I have spaces and characters like ( ) - ,... They are names of actual songs and I would need it to work with actual song names as this is part of my usb integration in bmw e39 radio...
I tried to make buffer longer and result is the same.
This is a bad idea all by itself. Special characters and spaces in filenames sometimes work and sometimes don't. Safe ASCII chars always do work. Sanitize your names and you'll have one less thing to worry about.
The proper way to display a song name is to look into the file's metadata (the ID3 tag in your case), not to parse the filename itself. Make the filename just a rough imitation of the title for your convenience, but don't encode actual information in it.

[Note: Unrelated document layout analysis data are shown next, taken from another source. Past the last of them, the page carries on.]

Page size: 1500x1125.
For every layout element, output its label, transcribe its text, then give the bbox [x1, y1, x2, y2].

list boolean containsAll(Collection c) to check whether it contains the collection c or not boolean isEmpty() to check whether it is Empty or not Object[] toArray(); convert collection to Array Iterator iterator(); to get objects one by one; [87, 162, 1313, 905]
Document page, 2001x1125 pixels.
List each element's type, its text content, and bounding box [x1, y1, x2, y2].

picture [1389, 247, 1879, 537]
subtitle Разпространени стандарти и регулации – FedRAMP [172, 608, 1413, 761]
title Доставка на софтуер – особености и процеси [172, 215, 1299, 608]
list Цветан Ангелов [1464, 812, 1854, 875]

Any particular reason why? Metadata, by the way, has nothing to do with filenames. The two can, and should be kept separate, because they are used for different purposes altogether. Metadata is meant to display information about the audio file such as the title, the artist, the album... I'm sure you are familiar with the concept, are you not? Using the filename itself to encode that stuff is a dirty hack that will come back to haunt you sooner or later (and it looks like it already did).

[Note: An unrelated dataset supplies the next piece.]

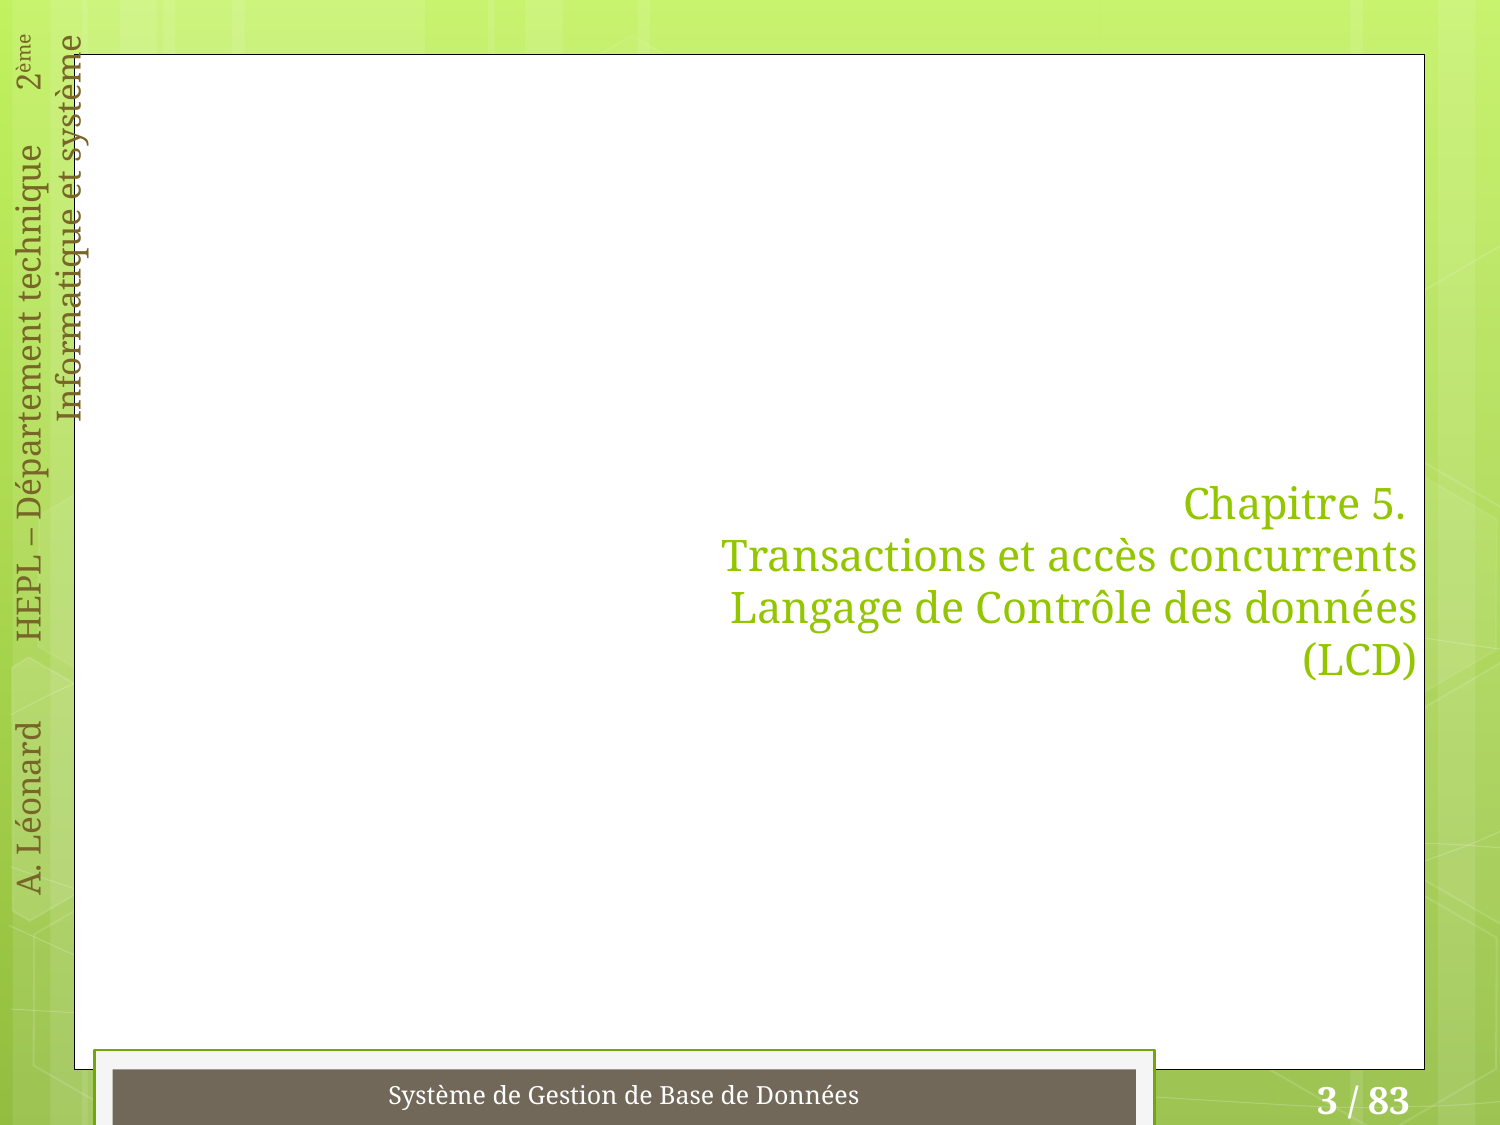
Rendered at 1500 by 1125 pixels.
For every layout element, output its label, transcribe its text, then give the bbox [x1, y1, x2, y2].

title Chapitre 5. Transactions et accès concurrents Langage de Contrôle des données (LCD) [115, 468, 1433, 692]
footer Système de Gestion de Base de Données [112, 1067, 1136, 1125]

Yes, I always prefered filename to be shown... It's just the way I like it, no need to care if file has metadata or not when loading 150 songs on flash drive.
The mp3 decoder board also cant query metadata, just filenames.
This seems weird to me: MP3 is an ancient format and the ID3 tag, either in version 1.1 or 2.3, is widely supported across devices. As a last resort, you can try to implement ID3 support yourself by parsing the MP3 binary file itself. The format is extremely well documented all over the web, so it shouldn't be a problem. Try to go for ID3 v. 2.3 first if you can, because it can hold more info and also, it sits at the head of the file, as opposed to the tail, like is the case with v. 1.1, so you don't have to parse the whole audio data to reach it.
Another solution, of course, would be to replace your contraption by a single board computer (like a Raspberry or a Banana Pi) that will be able to take care of everything and read many more formats besides MP3, like FLAC, Vorbis, APE, WavePack, Opus and what have you.